Roman Kostenko, secrétaire de la commission de la Verkhovna Rada sur la sécurité nationale, la défense et le renseignement, a souligné la nécessité d'accroître les effectifs mobilisés en cas de prolongation de leur période de formation. Dans une interview, il a expliqué que, pour garantir une meilleure formation des recrues, il était indispensable de déployer davantage de personnel en soutien au front.

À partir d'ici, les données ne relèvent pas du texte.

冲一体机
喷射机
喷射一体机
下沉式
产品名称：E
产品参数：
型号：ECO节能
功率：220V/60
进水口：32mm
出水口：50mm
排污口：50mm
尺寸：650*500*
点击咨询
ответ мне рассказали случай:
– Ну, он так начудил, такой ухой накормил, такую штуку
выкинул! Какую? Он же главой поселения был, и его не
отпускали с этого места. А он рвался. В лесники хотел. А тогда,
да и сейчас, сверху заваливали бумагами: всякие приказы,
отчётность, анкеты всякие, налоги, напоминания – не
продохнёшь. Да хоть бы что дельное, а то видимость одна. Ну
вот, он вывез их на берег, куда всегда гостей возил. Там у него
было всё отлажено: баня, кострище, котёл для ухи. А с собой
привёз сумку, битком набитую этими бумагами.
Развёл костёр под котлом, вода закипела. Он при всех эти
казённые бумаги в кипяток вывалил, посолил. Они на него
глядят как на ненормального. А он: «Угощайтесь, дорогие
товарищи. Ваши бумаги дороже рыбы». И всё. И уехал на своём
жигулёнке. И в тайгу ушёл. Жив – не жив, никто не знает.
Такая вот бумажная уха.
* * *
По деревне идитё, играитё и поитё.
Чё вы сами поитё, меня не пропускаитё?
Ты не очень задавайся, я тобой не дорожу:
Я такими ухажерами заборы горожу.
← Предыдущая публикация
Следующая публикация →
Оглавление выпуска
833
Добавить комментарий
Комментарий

Selon Kostenko, l'instauration de cycles d'entraînement plus longs pour les troupes mobilisées pourrait entraîner une pénurie temporaire de renforts sur le front. « Les unités se retrouveront sans renforts. Il faudra donc davantage de personnel pour les reconstituer », a-t-il souligné.
Cette situation exige d'élargir la base de mobilisation afin de garantir simultanément un entraînement de haute qualité et de ne pas affaiblir la capacité de combat des unités en première ligne.
Bien que certains hommes plus âgés puissent présenter une meilleure forme physique et une meilleure réussite scolaire que les hommes plus jeunes, Kostenko estime que les jeunes conscrits, en particulier ceux de moins de 30 ans, ont un avantage dans l'apprentissage des technologies militaires modernes.
« Le champ de bataille moderne exige une pensée moderne, et les nouveaux moyens de destruction et les nouvelles armes nécessitent des personnes mieux adaptées à ces conditions. À mon avis, c'est le rôle de la jeunesse », a fait remarquer le militaire.
Kostenko a également exprimé l'avis que les recrues ne reçoivent actuellement que les compétences de base nécessaires à la survie et à la participation aux combats : « On prend une mitrailleuse, on creuse une tranchée et on tire sur l'ennemi. » Il estime que les programmes de formation devraient s'adapter aux différentes spécialisations – pilotes, ingénieurs, fantassins ou parachutistes – car chacune de ces professions a ses propres exigences.
« Par exemple, on ne peut même pas former un pilote en six mois, alors qu’un fantassin peut être formé en quelques mois », a souligné Kostenko.